Au bout de quelques heures, lorsque la première fournée était cuite, se répandaient lentement le parfum de la fleur d’oranger mêlé à celui du beurre, et celui de l’eau de rose mêlé à celui de la pâte délicatement cuite. Cette chaude odeur imprégnant la maison, si particulière à Pâques, a toujours été pour moi l’indice le plus tangible de l’imminence de la fête.
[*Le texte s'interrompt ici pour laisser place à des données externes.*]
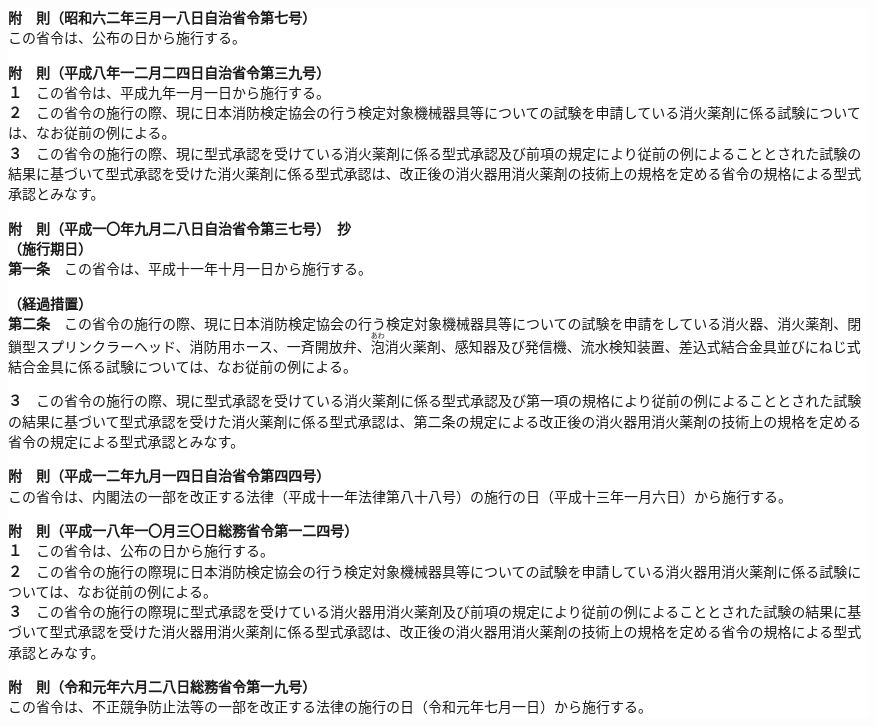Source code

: **附　則（昭和六二年三月一八日自治省令第七号）**  
この省令は、公布の日から施行する。  
  
**附　則（平成八年一二月二四日自治省令第三九号）**  
**１**　この省令は、平成九年一月一日から施行する。  
**２**　この省令の施行の際、現に日本消防検定協会の行う検定対象機械器具等についての試験を申請している消火薬剤に係る試験については、なお従前の例による。  
**３**　この省令の施行の際、現に型式承認を受けている消火薬剤に係る型式承認及び前項の規定により従前の例によることとされた試験の結果に基づいて型式承認を受けた消火薬剤に係る型式承認は、改正後の消火器用消火薬剤の技術上の規格を定める省令の規格による型式承認とみなす。  
  
**附　則（平成一〇年九月二八日自治省令第三七号）　抄**  
**（施行期日）**  
**第一条**　この省令は、平成十一年十月一日から施行する。  
  
**（経過措置）**  
**第二条**　この省令の施行の際、現に日本消防検定協会の行う検定対象機械器具等についての試験を申請をしている消火器、消火薬剤、閉鎖型スプリンクラーヘッド、消防用ホース、一斉開放弁、<ruby>泡<rt>あわ</rt></ruby>消火薬剤、感知器及び発信機、流水検知装置、差込式結合金具並びにねじ式結合金具に係る試験については、なお従前の例による。  
  
**３**　この省令の施行の際、現に型式承認を受けている消火薬剤に係る型式承認及び第一項の規格により従前の例によることとされた試験の結果に基づいて型式承認を受けた消火薬剤に係る型式承認は、第二条の規定による改正後の消火器用消火薬剤の技術上の規格を定める省令の規定による型式承認とみなす。  
  
**附　則（平成一二年九月一四日自治省令第四四号）**  
この省令は、内閣法の一部を改正する法律（平成十一年法律第八十八号）の施行の日（平成十三年一月六日）から施行する。  
  
**附　則（平成一八年一〇月三〇日総務省令第一二四号）**  
**１**　この省令は、公布の日から施行する。  
**２**　この省令の施行の際現に日本消防検定協会の行う検定対象機械器具等についての試験を申請している消火器用消火薬剤に係る試験については、なお従前の例による。  
**３**　この省令の施行の際現に型式承認を受けている消火器用消火薬剤及び前項の規定により従前の例によることとされた試験の結果に基づいて型式承認を受けた消火器用消火薬剤に係る型式承認は、改正後の消火器用消火薬剤の技術上の規格を定める省令の規格による型式承認とみなす。  
  
**附　則（令和元年六月二八日総務省令第一九号）**  
この省令は、不正競争防止法等の一部を改正する法律の施行の日（令和元年七月一日）から施行する。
La grandeur des célébrations

Les gâteaux enfin confectionnés, sortis du four puis rangés sur les grands plats d’argent, on ne pouvait néanmoins y goûter de suite. Dans certaines familles orthodoxes de Beyrouth, on ne peut commencer à en manger que samedi à 11 heures. Chez nous, c’était au matin du dimanche, au retour de la messe, ou au son des chants grecs et arabes de la célébration retransmise à la télévision. De cela, ma fille me rappela qu’ils avaient pâti, son frère et elle quand ils étaient petits, parce qu’ils devaient réfréner pendant deux jours leur impatience de goûter les pâtisseries. Et la semaine dernière, elle se souvint aussi de la première fois où je l’avais emmenée à la messe du Vendredi saint. J’en garde moi-même une très forte impression, parce que je n’étais plus allé à cette cérémonie depuis longtemps. La grande église du centre-ville de Beyrouth, appelée cathédrale Saint-Georges, était bondée, et une foule compacte, postée devant les fenêtres et les portes, empêchait l’accès à l’intérieur.
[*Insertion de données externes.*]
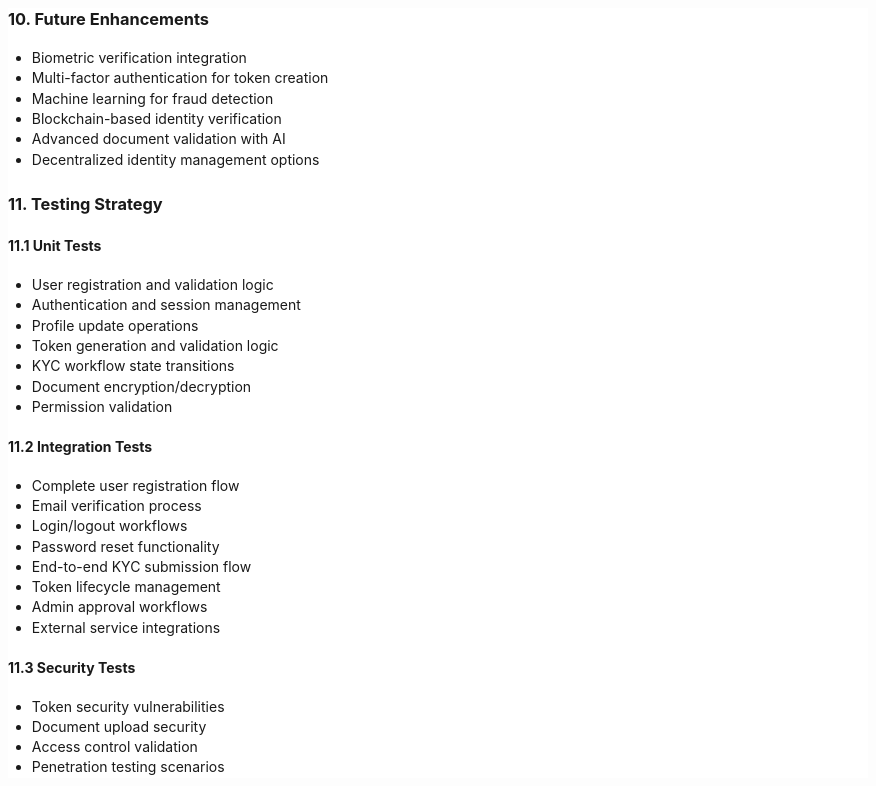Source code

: ### 10. Future Enhancements

- Biometric verification integration
- Multi-factor authentication for token creation
- Machine learning for fraud detection
- Blockchain-based identity verification
- Advanced document validation with AI
- Decentralized identity management options

### 11. Testing Strategy

#### 11.1 Unit Tests
- User registration and validation logic
- Authentication and session management
- Profile update operations
- Token generation and validation logic
- KYC workflow state transitions
- Document encryption/decryption
- Permission validation

#### 11.2 Integration Tests
- Complete user registration flow
- Email verification process
- Login/logout workflows
- Password reset functionality
- End-to-end KYC submission flow
- Token lifecycle management
- Admin approval workflows
- External service integrations

#### 11.3 Security Tests
- Token security vulnerabilities
- Document upload security
- Access control validation
- Penetration testing scenarios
Je nous frayai quand même un passage par une porte latérale, longeai le transept en jouant un peu des coudes, suivi de ma fille, rétive à l’idée de cette percée musclée. Mais cela en valait la peine. Atteignant enfin un point d’où la vue se dégageait du côté de l’autel, toute la somptueuse mise en scène dont j’avais oublié la grandeur m’apparut d’un coup, sidérante comme un rituel céleste. Devant l’iconostase et les saints alignés dans leurs cadres rutilants, au milieu d’immenses bouquets de roses blanches, les officiants en tenue d’apparat, tiares dorées, pendentifs et chasubles mauves, les uns de dos, les autres de face ou de côté comme dans une grande et imposante représentation théâtrale, chantaient de leurs voix graves et balançaient les grands encensoirs au bout de leurs chaînes. Je ne pus profiter de cet extraordinaire spectacle que quelques secondes avant d’être bousculé et repoussé vers le milieu de la foule. Mais les images de cette scène demeurèrent collées à ma rétine et me laissent jusqu’à aujourd’hui cette impression singulière d’avoir assisté à une imposante cérémonie liée au culte impérial de l’Empire byzantin en sa première grandeur.